A la rue Ravenstein, à la gare de la Chapelle, au détour d’un mur, il s’est invité sans autorisation, prenant tous les risques pour peindre vite mais bien, accroché à un filin comme l’araignée à son fil, utilisant même l’encre de Chine. Aujourd’hui, ses fresques font partie du paysage urbain, elles ont même l’aval de la nouvelle échevine de la Culture à Bruxelles et personne ne songerait à les supprimer.
Mais Bonom tourne une page et est redevenu Vincent Glowinski, son nom.
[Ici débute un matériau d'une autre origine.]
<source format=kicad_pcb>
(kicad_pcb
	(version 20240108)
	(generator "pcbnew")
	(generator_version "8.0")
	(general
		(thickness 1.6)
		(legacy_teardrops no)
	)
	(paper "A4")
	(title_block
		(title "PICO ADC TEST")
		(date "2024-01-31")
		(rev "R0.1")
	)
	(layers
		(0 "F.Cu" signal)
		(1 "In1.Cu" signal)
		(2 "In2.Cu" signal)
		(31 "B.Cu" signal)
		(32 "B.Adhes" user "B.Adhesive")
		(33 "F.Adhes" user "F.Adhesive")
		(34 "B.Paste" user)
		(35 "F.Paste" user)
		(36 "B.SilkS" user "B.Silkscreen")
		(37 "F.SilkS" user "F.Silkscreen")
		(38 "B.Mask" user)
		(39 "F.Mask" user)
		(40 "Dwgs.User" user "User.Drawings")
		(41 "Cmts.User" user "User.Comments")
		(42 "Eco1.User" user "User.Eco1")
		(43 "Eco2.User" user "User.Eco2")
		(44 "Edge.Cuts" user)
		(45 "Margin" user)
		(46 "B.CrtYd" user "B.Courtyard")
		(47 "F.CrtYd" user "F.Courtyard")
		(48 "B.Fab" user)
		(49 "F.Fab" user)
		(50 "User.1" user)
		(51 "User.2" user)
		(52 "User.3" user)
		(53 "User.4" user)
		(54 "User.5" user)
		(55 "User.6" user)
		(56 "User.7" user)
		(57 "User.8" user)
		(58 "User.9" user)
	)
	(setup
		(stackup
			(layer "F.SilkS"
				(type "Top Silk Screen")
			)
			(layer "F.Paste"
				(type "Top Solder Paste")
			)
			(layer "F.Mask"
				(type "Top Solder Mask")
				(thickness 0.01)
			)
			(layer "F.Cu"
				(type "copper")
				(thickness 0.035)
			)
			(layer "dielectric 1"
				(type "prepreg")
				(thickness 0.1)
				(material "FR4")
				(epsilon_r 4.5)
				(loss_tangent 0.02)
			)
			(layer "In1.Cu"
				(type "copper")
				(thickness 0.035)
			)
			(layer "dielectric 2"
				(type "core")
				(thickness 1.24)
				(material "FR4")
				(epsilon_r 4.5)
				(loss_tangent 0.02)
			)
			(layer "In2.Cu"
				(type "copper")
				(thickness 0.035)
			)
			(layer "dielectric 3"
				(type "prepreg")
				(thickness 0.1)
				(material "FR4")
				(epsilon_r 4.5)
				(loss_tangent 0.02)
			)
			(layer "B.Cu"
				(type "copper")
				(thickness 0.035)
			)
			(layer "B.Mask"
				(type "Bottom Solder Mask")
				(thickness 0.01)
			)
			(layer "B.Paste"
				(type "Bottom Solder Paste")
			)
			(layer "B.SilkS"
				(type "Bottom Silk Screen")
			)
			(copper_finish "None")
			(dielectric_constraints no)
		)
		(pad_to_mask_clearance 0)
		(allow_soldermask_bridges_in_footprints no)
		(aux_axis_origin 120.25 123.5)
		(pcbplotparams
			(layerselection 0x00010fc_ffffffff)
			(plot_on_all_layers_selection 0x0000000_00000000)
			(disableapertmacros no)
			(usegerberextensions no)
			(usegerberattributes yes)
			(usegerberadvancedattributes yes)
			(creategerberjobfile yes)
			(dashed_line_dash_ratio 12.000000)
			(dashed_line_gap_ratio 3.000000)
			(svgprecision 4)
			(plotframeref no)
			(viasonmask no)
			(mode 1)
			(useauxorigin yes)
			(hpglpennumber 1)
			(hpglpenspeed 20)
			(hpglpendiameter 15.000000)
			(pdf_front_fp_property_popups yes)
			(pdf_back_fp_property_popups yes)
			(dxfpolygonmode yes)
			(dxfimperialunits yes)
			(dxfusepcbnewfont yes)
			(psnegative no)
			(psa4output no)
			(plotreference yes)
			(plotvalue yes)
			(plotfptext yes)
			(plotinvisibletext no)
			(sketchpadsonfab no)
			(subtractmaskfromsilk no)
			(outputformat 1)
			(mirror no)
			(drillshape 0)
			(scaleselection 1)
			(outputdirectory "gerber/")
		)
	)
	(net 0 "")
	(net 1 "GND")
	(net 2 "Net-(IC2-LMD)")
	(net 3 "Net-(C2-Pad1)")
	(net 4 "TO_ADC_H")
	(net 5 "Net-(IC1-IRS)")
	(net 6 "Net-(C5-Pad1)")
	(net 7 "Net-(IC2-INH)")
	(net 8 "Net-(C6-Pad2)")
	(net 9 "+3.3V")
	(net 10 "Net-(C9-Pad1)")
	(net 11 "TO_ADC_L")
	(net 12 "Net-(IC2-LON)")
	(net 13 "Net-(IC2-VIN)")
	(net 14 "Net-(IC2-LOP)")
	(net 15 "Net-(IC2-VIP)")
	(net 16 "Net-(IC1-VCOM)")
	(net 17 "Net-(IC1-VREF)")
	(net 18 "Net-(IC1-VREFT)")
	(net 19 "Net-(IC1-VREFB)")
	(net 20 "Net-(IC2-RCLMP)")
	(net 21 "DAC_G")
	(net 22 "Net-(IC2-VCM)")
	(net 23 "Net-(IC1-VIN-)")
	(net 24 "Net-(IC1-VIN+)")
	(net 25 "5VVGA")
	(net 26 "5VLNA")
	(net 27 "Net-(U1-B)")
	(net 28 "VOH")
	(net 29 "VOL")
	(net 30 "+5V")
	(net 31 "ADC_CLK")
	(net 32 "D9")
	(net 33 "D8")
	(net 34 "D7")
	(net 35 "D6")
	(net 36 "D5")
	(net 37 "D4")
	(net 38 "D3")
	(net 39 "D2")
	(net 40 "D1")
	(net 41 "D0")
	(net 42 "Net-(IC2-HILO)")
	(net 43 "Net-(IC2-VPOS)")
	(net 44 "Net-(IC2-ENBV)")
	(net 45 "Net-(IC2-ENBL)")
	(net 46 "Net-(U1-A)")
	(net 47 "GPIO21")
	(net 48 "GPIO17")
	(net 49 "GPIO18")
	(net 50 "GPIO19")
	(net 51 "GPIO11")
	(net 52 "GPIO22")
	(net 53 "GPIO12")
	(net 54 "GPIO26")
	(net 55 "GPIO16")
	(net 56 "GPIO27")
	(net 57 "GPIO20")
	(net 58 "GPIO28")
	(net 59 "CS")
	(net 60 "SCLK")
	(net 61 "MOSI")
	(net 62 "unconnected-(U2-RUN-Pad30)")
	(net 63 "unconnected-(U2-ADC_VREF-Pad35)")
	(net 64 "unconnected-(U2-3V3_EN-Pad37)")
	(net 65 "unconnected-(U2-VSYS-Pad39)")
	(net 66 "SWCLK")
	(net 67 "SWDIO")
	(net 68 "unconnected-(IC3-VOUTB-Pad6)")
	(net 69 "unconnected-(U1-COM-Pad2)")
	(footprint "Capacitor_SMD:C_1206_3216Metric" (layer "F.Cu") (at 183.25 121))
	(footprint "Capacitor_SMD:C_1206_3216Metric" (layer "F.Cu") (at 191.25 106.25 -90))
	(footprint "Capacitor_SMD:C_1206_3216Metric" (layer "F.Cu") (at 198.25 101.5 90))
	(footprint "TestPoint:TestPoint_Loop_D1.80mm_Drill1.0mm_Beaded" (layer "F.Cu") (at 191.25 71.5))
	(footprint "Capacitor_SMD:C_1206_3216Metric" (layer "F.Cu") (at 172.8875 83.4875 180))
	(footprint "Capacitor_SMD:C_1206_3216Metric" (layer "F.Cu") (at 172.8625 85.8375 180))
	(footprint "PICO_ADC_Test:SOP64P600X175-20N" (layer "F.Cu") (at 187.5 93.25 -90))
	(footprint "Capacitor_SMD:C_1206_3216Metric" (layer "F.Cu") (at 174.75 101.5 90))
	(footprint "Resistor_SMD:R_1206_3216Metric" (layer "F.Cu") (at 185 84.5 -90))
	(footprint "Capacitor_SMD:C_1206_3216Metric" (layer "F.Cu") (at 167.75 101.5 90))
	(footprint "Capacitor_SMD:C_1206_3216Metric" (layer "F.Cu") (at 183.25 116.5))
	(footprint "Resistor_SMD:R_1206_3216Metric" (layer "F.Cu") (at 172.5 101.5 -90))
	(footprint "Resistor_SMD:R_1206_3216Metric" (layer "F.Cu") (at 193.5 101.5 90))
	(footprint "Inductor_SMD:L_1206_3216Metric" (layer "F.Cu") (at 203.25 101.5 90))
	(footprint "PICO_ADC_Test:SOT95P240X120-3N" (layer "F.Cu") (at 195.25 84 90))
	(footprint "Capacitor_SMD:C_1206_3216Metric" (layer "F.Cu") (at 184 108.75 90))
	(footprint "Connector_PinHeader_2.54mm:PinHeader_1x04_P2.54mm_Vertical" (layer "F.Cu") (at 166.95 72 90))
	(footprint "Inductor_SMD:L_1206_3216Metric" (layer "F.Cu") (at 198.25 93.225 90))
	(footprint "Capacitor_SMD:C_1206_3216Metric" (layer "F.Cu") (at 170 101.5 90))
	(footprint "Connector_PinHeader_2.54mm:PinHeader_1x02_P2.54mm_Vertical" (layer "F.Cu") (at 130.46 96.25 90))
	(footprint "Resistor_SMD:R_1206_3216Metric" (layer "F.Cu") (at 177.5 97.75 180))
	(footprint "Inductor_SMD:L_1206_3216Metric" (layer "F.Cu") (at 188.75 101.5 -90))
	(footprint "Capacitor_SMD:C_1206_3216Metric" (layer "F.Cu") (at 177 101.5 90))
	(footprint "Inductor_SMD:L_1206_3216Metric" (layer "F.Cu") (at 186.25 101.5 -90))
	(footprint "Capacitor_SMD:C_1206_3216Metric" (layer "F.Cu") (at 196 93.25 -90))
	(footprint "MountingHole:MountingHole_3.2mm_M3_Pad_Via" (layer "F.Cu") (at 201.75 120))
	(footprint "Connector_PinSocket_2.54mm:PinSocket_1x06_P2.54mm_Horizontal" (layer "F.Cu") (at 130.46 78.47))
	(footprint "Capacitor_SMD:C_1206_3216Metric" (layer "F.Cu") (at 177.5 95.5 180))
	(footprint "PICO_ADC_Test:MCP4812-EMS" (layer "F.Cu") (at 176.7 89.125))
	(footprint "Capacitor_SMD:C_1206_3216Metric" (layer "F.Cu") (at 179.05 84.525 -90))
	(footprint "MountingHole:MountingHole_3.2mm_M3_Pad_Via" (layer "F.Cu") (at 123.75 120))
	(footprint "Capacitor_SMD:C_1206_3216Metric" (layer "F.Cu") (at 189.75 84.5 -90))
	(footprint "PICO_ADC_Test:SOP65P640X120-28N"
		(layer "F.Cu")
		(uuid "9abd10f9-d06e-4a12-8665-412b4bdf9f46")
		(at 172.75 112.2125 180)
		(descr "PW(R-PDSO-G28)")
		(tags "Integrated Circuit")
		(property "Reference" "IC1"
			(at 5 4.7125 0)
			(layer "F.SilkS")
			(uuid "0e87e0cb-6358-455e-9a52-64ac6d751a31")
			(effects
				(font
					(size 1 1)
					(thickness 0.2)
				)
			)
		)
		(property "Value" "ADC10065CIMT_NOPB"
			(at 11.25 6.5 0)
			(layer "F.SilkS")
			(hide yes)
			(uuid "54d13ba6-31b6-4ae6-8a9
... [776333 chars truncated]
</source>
Cet artiste hors normes expose à l’Iselp au cœur de Bruxelles et est le sujet d’un beau livre publié aux Editions CFC.
L’Iselp a eu l’intelligence de ne pas "faire du Bonom" en chambre : pas de fresque pour l’occasion, mais un travail de mémoire et de re-création. Grâce d’abord aux photographies de Ian Dykmans, le photographe, son complice qui l’a accompagné la nuit sur les toits. Ian Dykmans travaille sur des papiers photographiques anciens, donne à ses images un côté nocturne, sépulcral, mystérieux. Sur la première photo, une vue panoramique de Bruxelles, on aperçoit Bonom minuscule, collé à son fil.
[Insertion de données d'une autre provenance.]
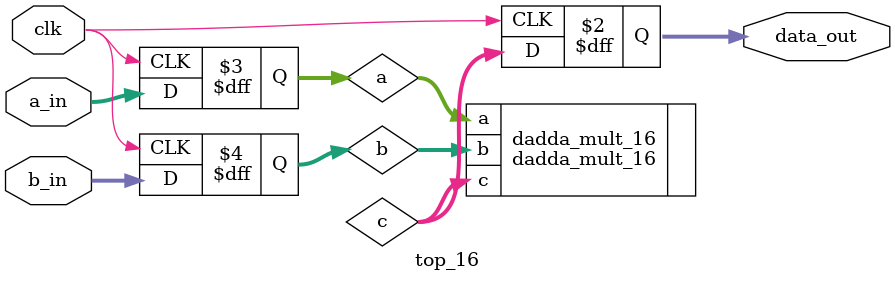
<source format=v>
module top_16(
    input clk,
    input [15:0] a_in,
    input [15:0] b_in,
    output [30:0] data_out
);

reg [15:0] a, b;
wire [30:0] c;
reg [30:0] data_out;

dadda_mult_16 dadda_mult_16 (.a(a), .b(b), .c(c));

always @(posedge clk) begin
    a <=  a_in;
    b <=  b_in;
    data_out <= c;
end
endmodule
</source>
Utilisant des négatifs argentiques (de plus en plus difficiles à trouver) et un très lent développement manuel appelé "Lith", l’image devient archive, imprévisible, miraculeuse, comme échappée d’un livre ancien sur Arsène Lupin. Tout l’étage montre ses photographies avec des dessins préparatoires de Vincent Glowinski, alias Bonom.
Danse aussi avec Vandekeybus
En descendant à l’étage en sous-sol, on découvre un mur recouvert de 500 dessins de Bonom faits chaque fois d’un seul geste, lors de performances avec un musicien : des araignées, des pieuvres, des singes. Un bestiaire ébauché qu’il fait revivre, dans un geste libre de "chaman", commente Adrien Grimmeau, le commissaire de l’expo. Une histoire surgit, une vie : le bonhomme malade et décharné de la porte de Hal est le portrait de son père mort il y a peu. Il lui a redonné vie aussi sous forme d’une marionnette de cuir. Comme il a "sculpté" en cuir des squelettes d’animaux, bouclant un cycle allant de la vie aux os et puis, des os à la peau.
La "chorégraphie" de Bonom peignant très vite au bout de son fil ou enchaînant des dessins quasi à l’aveugle, ressemble à une danse. Comme celle qu’il a réalisée dans une performance au KVS et comme il le fait maintenant en participant à un spectacle de danse avec Wim Vandekeybus, "Méduses", qui tourne en Flandre, viendra en mars à Maubeuge, au Festival Via, puis à Charleroi-Danses et au KVS.
Bonom-Glowinski dépasse le street art de ses débuts, tout en l’incluant et en ne s’interdisant pas d’y revenir. Laissant la surprise à la poésie.
"Bonom, le singe boiteux" jusqu’au 22 mars à l’Iselp, bd de Waterloo 31, Bxl. Beau livre monographique édité à cette occasion par CFC éditions.